Exercise instructions: In the mailing-list message below about stripping ELF symbol versions, reproduce word for word the passage starting with "[Lldb-commits] [PATCH] Strip" and going on through "rid of it...".

Reading passage:
[Lldb-commits] [PATCH] Strip ELF symbol versions from symbol names
jingham at apple.com
jingham at apple.com
Thu Feb 26 10:36:53 PST 2015
Note, MacOS X used to play this sort of trick, where it would have a set of "equivalent" symbols and it would pick which one would get used based on some mysterious knowledge of its own. We dealt with this - at least in the breakpoints - by implementing the DynamicLoader::FindEquivalentSymbols method. It looks like that no longer gets used because Mac OS X went to indirect & resolver symbols, which allowed the debugger to directly figure out what the actual called symbol was going to be. But you might be able to revive this and call it in the break point machinery to make sure that you don't miss any calls to this family of functions. If we're not going to use it for this we should probably get rid of it...
Jim
> On Feb 26, 2015, at 10:18 AM, Greg Clayton <clayborg at gmail.com> wrote:
>
>
>> On Feb 26, 2015, at 9:02 AM, Pavel Labath <labath at google.com> wrote:
>>
>> So here is me thinking out loud about this issue...
>>
>> What are the current use cases for the Symbols and SymTabs in lldb?
>>
>> - symbolification (aka looking up a symbol by address): In this case we would probably want to output "memcpy@@GLIBC_2.14" because that _is_ the name of the symbol in the object file and it also provides the most information.
>
> Agreed. I don't like losing information like the real symbol name.
>
>> - symbol resolution (aka looking up a symbol by name): in which situations do we need to do this? Currently, I am aware of only one: user provided expressions in the "expr" command. Are there any other use cases?
>
> Mostly the expression parser. Users might also try to disassemble a function by name and provide "memcpy@@GLIBC_2.14" and it would be nice if this worked (which wouldn't happen if we stripped this down to just "memcpy".
>
>> - the ELF versioning spec says that when we do not have any additional information, we should pick the default (latest) version. This is the one with @@ in it's name. When user types "expr memcpy(a,b,c)", we do not have any information, so the string "memcpy" should resolve to the same address as "memcpy@@GLIBC_2.14". We could try to be clever and figure out what version is used in the rest of the code, but that may prove to be quite difficult. Furthermore, we almost definitely want the expression `char foo[]="bar"; do_something_with(foo)` (which compiles to something involving memcpy), to use the default symbol version, since the user is probably not even aware that there is a call to memcpy involved (I certainly wasn't).
>
> Agreed.

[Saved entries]
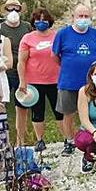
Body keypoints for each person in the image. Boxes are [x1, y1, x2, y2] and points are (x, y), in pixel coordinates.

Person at [52, 4, 96, 155]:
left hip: (92, 83)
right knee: (68, 112)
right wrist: (68, 65)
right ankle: (69, 141)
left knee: (93, 112)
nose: (83, 19)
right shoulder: (63, 34)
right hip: (68, 81)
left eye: (86, 16)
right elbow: (55, 56)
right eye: (80, 16)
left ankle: (93, 140)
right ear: (73, 17)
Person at [17, 8, 65, 151]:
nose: (41, 22)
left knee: (60, 112)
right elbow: (21, 62)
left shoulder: (57, 36)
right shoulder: (27, 38)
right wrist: (22, 81)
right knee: (37, 112)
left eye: (44, 19)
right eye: (38, 20)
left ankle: (67, 139)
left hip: (56, 81)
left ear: (49, 21)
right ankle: (39, 140)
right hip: (35, 81)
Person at [0, 0, 33, 140]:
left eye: (16, 8)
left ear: (20, 10)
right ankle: (2, 138)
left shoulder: (26, 27)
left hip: (24, 73)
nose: (13, 11)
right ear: (5, 10)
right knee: (0, 105)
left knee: (22, 107)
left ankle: (21, 140)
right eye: (9, 8)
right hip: (5, 73)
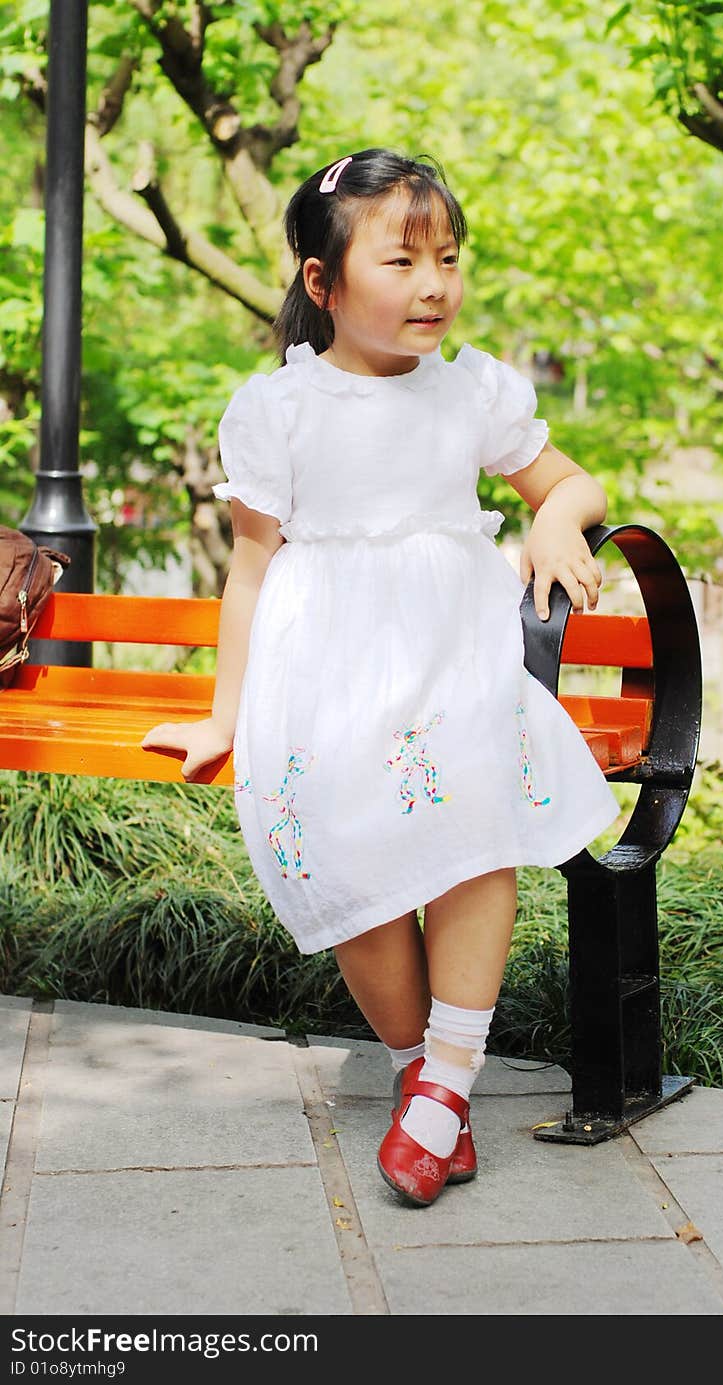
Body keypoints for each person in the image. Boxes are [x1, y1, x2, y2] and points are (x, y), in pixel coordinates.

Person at [142, 147, 619, 1208]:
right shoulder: (280, 407)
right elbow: (255, 563)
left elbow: (573, 481)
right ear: (322, 281)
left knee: (470, 833)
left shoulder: (473, 393)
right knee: (343, 855)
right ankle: (421, 1066)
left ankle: (447, 1076)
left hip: (452, 654)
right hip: (324, 671)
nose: (434, 285)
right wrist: (225, 713)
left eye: (446, 258)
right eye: (401, 261)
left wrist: (551, 516)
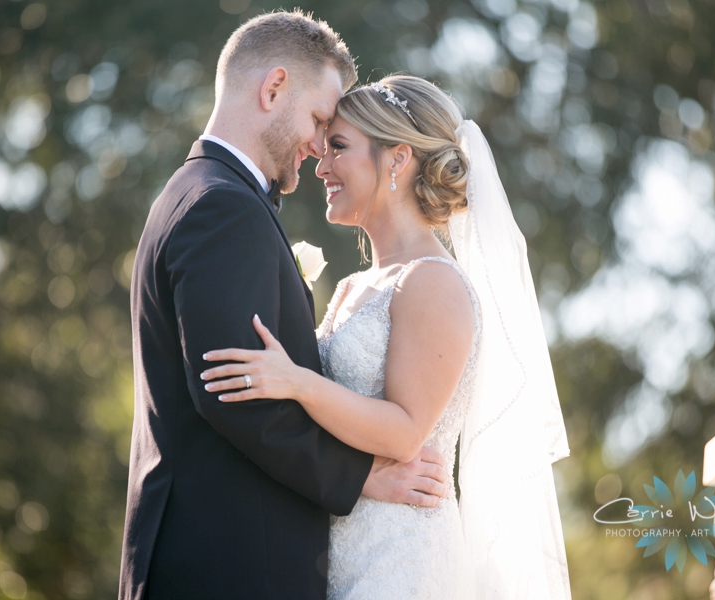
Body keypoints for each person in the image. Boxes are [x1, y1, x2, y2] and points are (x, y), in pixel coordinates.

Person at [119, 14, 450, 600]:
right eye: (320, 121)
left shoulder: (198, 193)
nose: (319, 146)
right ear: (273, 89)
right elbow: (235, 394)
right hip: (226, 563)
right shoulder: (222, 206)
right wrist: (363, 477)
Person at [203, 75, 573, 599]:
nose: (321, 164)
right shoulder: (354, 285)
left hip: (401, 556)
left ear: (397, 159)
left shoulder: (433, 281)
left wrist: (297, 383)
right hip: (337, 545)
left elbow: (404, 432)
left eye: (338, 147)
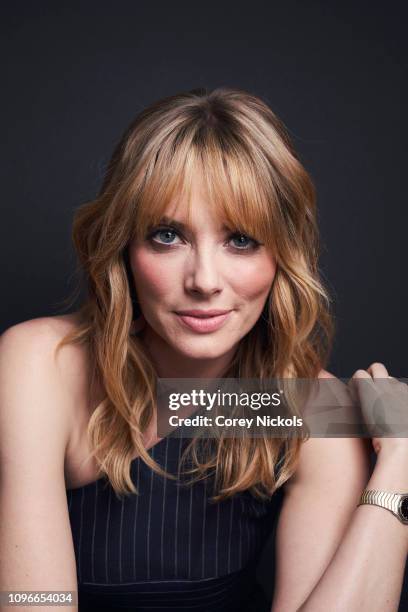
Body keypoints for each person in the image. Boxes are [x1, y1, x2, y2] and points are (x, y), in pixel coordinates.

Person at [0, 87, 407, 612]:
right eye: (168, 236)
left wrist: (398, 466)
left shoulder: (307, 409)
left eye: (241, 239)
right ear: (124, 245)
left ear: (282, 255)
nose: (204, 281)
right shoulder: (40, 365)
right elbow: (35, 602)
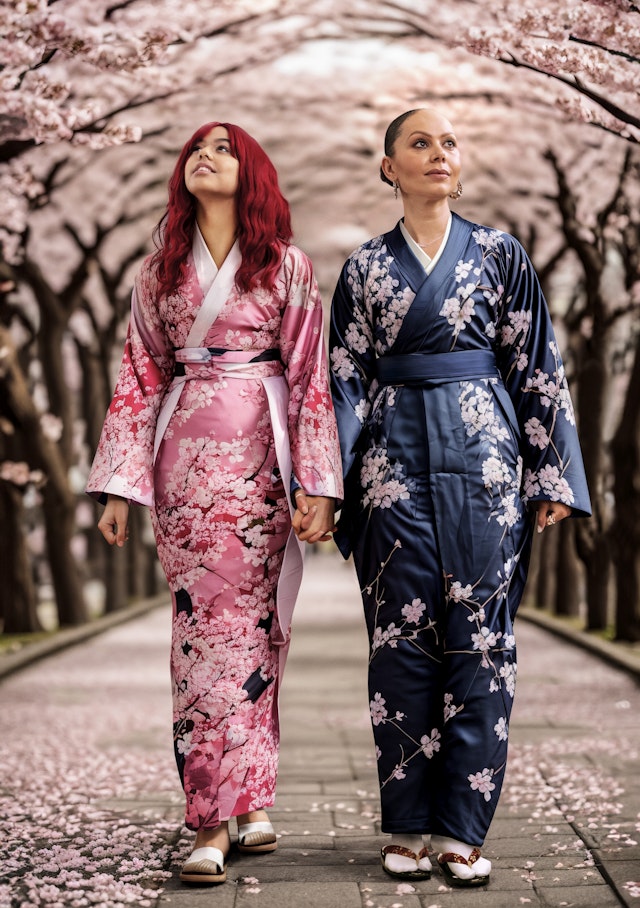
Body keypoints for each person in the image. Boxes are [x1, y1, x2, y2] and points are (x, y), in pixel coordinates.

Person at [325, 108, 591, 887]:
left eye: (449, 143)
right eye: (419, 143)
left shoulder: (503, 255)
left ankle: (461, 829)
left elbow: (537, 362)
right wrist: (328, 484)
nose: (438, 154)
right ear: (389, 168)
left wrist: (551, 475)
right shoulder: (365, 269)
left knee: (482, 645)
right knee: (401, 644)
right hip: (390, 471)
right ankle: (407, 824)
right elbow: (342, 379)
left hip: (487, 469)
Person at [86, 121, 342, 885]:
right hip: (183, 475)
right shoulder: (157, 274)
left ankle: (250, 796)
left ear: (252, 171)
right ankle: (209, 818)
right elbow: (138, 379)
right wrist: (119, 487)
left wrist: (318, 486)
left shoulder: (288, 267)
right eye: (196, 149)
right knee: (202, 637)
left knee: (257, 630)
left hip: (263, 465)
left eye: (224, 149)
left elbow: (309, 378)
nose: (206, 156)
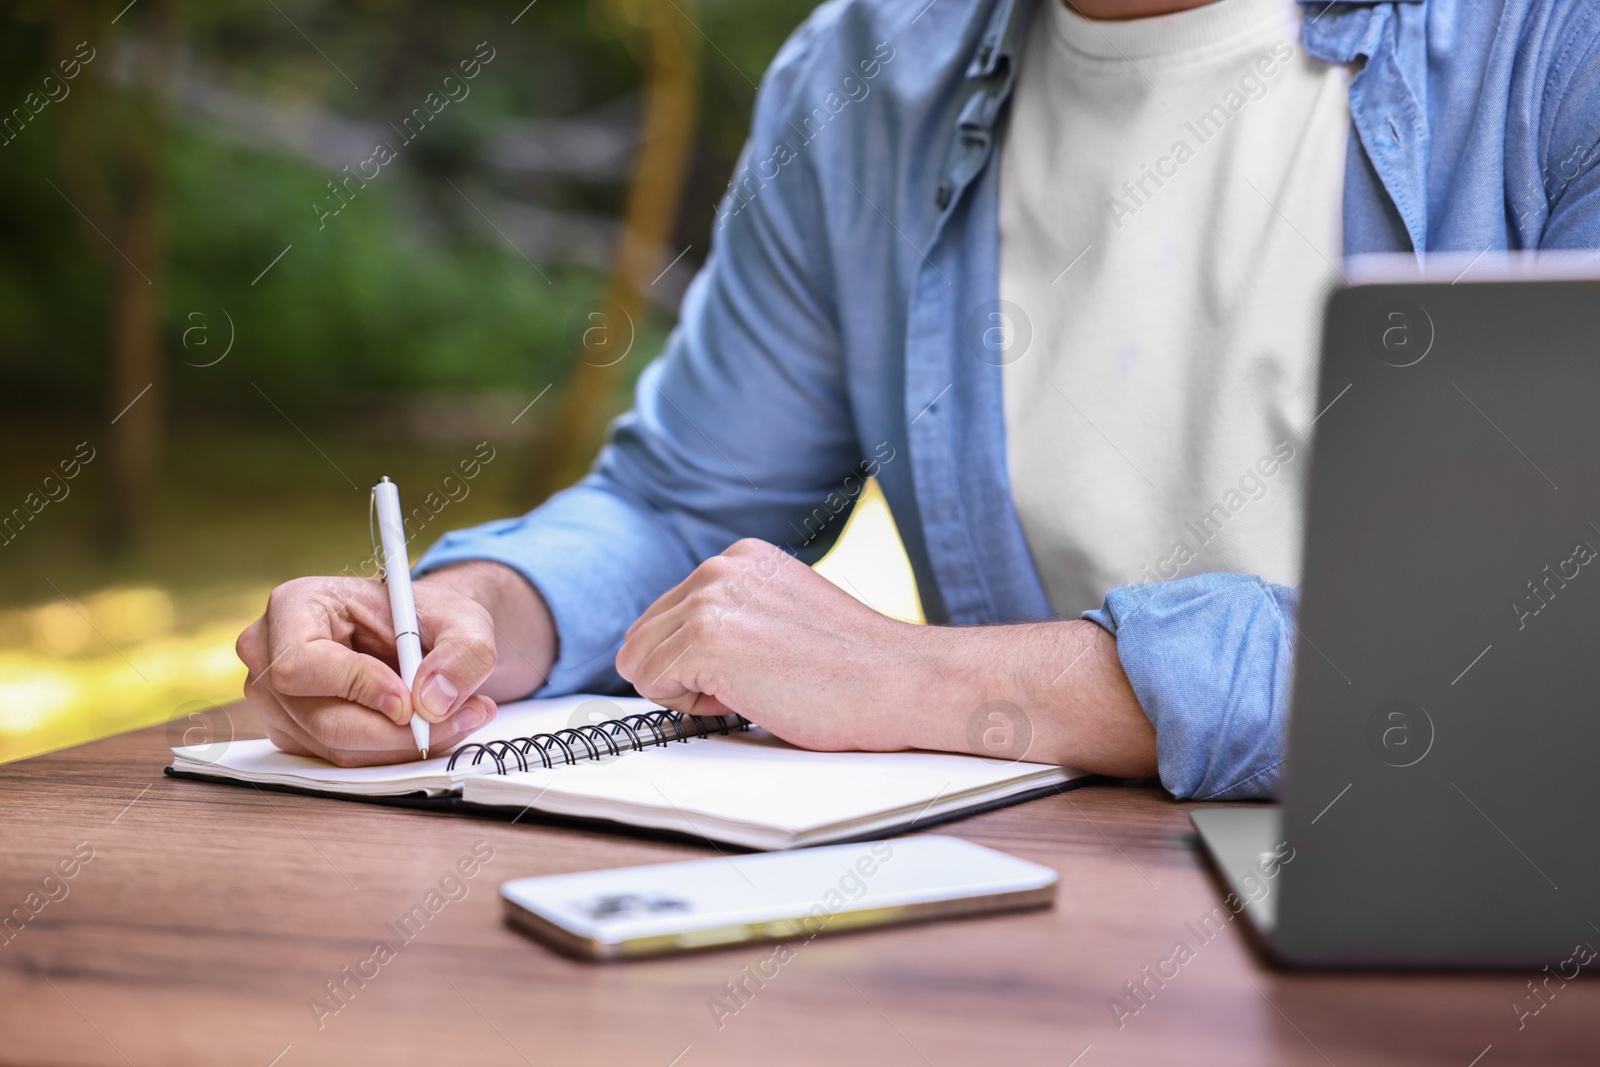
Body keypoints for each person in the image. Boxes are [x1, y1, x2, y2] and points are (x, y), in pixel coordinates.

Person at [236, 0, 1600, 795]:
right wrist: (480, 615)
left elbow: (1548, 644)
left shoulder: (1554, 53)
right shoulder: (865, 72)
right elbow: (685, 503)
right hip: (1035, 938)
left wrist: (929, 678)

The answer:
[Lldb-commits] [PATCH] Strip ELF symbol versions from symbol names
jingham at apple.com
jingham at apple.com
Thu Feb 26 10:36:53 PST 2015
Note, MacOS X used to play this sort of trick, where it would have a set of "equivalent" symbols and it would pick which one would get used based on some mysterious knowledge of its own. We dealt with this - at least in the breakpoints - by implementing the DynamicLoader::FindEquivalentSymbols method. It looks like that no longer gets used because Mac OS X went to indirect & resolver symbols, which allowed the debugger to directly figure out what the actual called symbol was going to be. But you might be able to revive this and call it in the break point machinery to make sure that you don't miss any calls to this family of functions. If we're not going to use it for this we should probably get rid of it...